[Dataset rows]
◇ ◇ ◇ ◇ ◇

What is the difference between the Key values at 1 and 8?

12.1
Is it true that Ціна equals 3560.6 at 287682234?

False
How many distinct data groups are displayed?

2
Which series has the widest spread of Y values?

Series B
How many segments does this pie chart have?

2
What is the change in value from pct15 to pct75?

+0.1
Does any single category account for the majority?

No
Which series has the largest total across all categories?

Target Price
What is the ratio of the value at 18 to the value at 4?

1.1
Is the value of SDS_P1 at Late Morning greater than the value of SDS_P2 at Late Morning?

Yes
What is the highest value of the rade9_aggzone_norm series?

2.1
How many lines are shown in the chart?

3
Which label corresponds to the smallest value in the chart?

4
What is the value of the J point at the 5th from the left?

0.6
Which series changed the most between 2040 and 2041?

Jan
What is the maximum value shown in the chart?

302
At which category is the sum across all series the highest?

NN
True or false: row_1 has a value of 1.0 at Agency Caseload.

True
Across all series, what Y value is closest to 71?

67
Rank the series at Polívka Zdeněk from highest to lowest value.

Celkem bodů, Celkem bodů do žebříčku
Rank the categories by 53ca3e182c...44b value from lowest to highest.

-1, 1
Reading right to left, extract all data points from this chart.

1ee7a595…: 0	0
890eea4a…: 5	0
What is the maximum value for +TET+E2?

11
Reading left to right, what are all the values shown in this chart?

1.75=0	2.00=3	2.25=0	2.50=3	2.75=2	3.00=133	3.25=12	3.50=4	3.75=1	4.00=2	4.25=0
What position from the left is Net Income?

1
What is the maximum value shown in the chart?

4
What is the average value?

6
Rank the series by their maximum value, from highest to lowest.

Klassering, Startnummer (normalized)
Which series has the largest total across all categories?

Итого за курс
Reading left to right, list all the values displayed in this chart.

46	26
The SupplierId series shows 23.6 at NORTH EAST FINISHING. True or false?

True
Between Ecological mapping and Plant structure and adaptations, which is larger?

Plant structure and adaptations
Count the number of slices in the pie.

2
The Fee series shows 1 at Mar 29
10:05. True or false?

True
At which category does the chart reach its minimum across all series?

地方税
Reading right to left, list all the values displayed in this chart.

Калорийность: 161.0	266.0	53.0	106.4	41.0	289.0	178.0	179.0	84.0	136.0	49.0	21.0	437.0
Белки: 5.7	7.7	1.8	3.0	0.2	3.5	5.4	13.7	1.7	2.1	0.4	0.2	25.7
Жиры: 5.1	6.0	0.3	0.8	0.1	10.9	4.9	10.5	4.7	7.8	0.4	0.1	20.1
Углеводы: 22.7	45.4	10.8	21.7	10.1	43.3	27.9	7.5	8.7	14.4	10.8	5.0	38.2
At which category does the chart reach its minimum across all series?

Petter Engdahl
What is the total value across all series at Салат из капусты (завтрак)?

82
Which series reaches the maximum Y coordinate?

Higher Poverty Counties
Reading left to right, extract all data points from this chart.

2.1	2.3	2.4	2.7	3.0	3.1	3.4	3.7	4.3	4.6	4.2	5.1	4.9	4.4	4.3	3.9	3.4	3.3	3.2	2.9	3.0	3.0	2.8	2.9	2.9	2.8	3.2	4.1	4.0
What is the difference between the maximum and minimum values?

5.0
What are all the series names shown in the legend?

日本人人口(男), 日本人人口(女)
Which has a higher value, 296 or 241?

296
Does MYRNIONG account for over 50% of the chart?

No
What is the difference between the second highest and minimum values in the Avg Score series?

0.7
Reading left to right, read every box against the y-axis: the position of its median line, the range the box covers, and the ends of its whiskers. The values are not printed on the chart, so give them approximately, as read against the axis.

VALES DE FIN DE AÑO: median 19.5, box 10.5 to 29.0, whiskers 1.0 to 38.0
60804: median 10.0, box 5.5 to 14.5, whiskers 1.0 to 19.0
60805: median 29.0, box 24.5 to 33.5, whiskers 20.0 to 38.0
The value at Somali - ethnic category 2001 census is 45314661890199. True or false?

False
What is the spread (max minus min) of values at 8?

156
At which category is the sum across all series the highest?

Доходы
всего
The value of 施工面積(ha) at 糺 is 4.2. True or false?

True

◇ ◇ ◇ ◇ ◇

■ Task statement ■
Reproduce all of the rows above verbatim, leaving every line unchanged.

■ Answer ■
What is the difference between the Key values at 1 and 8?

12.1
Is it true that Ціна equals 3560.6 at 287682234?

False
How many distinct data groups are displayed?

2
Which series has the widest spread of Y values?

Series B
How many segments does this pie chart have?

2
What is the change in value from pct15 to pct75?

+0.1
Does any single category account for the majority?

No
Which series has the largest total across all categories?

Target Price
What is the ratio of the value at 18 to the value at 4?

1.1
Is the value of SDS_P1 at Late Morning greater than the value of SDS_P2 at Late Morning?

Yes
What is the highest value of the rade9_aggzone_norm series?

2.1
How many lines are shown in the chart?

3
Which label corresponds to the smallest value in the chart?

4
What is the value of the J point at the 5th from the left?

0.6
Which series changed the most between 2040 and 2041?

Jan
What is the maximum value shown in the chart?

302
At which category is the sum across all series the highest?

NN
True or false: row_1 has a value of 1.0 at Agency Caseload.

True
Across all series, what Y value is closest to 71?

67
Rank the series at Polívka Zdeněk from highest to lowest value.

Celkem bodů, Celkem bodů do žebříčku
Rank the categories by 53ca3e182c...44b value from lowest to highest.

-1, 1
Reading right to left, extract all data points from this chart.

1ee7a595…: 0	0
890eea4a…: 5	0
What is the maximum value for +TET+E2?

11
Reading left to right, what are all the values shown in this chart?

1.75=0	2.00=3	2.25=0	2.50=3	2.75=2	3.00=133	3.25=12	3.50=4	3.75=1	4.00=2	4.25=0
What position from the left is Net Income?

1
What is the maximum value shown in the chart?

4
What is the average value?

6
Rank the series by their maximum value, from highest to lowest.

Klassering, Startnummer (normalized)
Which series has the largest total across all categories?

Итого за курс
Reading left to right, list all the values displayed in this chart.

46	26
The SupplierId series shows 23.6 at NORTH EAST FINISHING. True or false?

True
Between Ecological mapping and Plant structure and adaptations, which is larger?

Plant structure and adaptations
Count the number of slices in the pie.

2
The Fee series shows 1 at Mar 29
10:05. True or false?

True
At which category does the chart reach its minimum across all series?

地方税
Reading right to left, list all the values displayed in this chart.

Калорийность: 161.0	266.0	53.0	106.4	41.0	289.0	178.0	179.0	84.0	136.0	49.0	21.0	437.0
Белки: 5.7	7.7	1.8	3.0	0.2	3.5	5.4	13.7	1.7	2.1	0.4	0.2	25.7
Жиры: 5.1	6.0	0.3	0.8	0.1	10.9	4.9	10.5	4.7	7.8	0.4	0.1	20.1
Углеводы: 22.7	45.4	10.8	21.7	10.1	43.3	27.9	7.5	8.7	14.4	10.8	5.0	38.2
At which category does the chart reach its minimum across all series?

Petter Engdahl
What is the total value across all series at Салат из капусты (завтрак)?

82
Which series reaches the maximum Y coordinate?

Higher Poverty Counties
Reading left to right, extract all data points from this chart.

2.1	2.3	2.4	2.7	3.0	3.1	3.4	3.7	4.3	4.6	4.2	5.1	4.9	4.4	4.3	3.9	3.4	3.3	3.2	2.9	3.0	3.0	2.8	2.9	2.9	2.8	3.2	4.1	4.0
What is the difference between the maximum and minimum values?

5.0
What are all the series names shown in the legend?

日本人人口(男), 日本人人口(女)
Which has a higher value, 296 or 241?

296
Does MYRNIONG account for over 50% of the chart?

No
What is the difference between the second highest and minimum values in the Avg Score series?

0.7
Reading left to right, read every box against the y-axis: the position of its median line, the range the box covers, and the ends of its whiskers. The values are not printed on the chart, so give them approximately, as read against the axis.

VALES DE FIN DE AÑO: median 19.5, box 10.5 to 29.0, whiskers 1.0 to 38.0
60804: median 10.0, box 5.5 to 14.5, whiskers 1.0 to 19.0
60805: median 29.0, box 24.5 to 33.5, whiskers 20.0 to 38.0
The value at Somali - ethnic category 2001 census is 45314661890199. True or false?

False
What is the spread (max minus min) of values at 8?

156
At which category is the sum across all series the highest?

Доходы
всего
The value of 施工面積(ha) at 糺 is 4.2. True or false?

True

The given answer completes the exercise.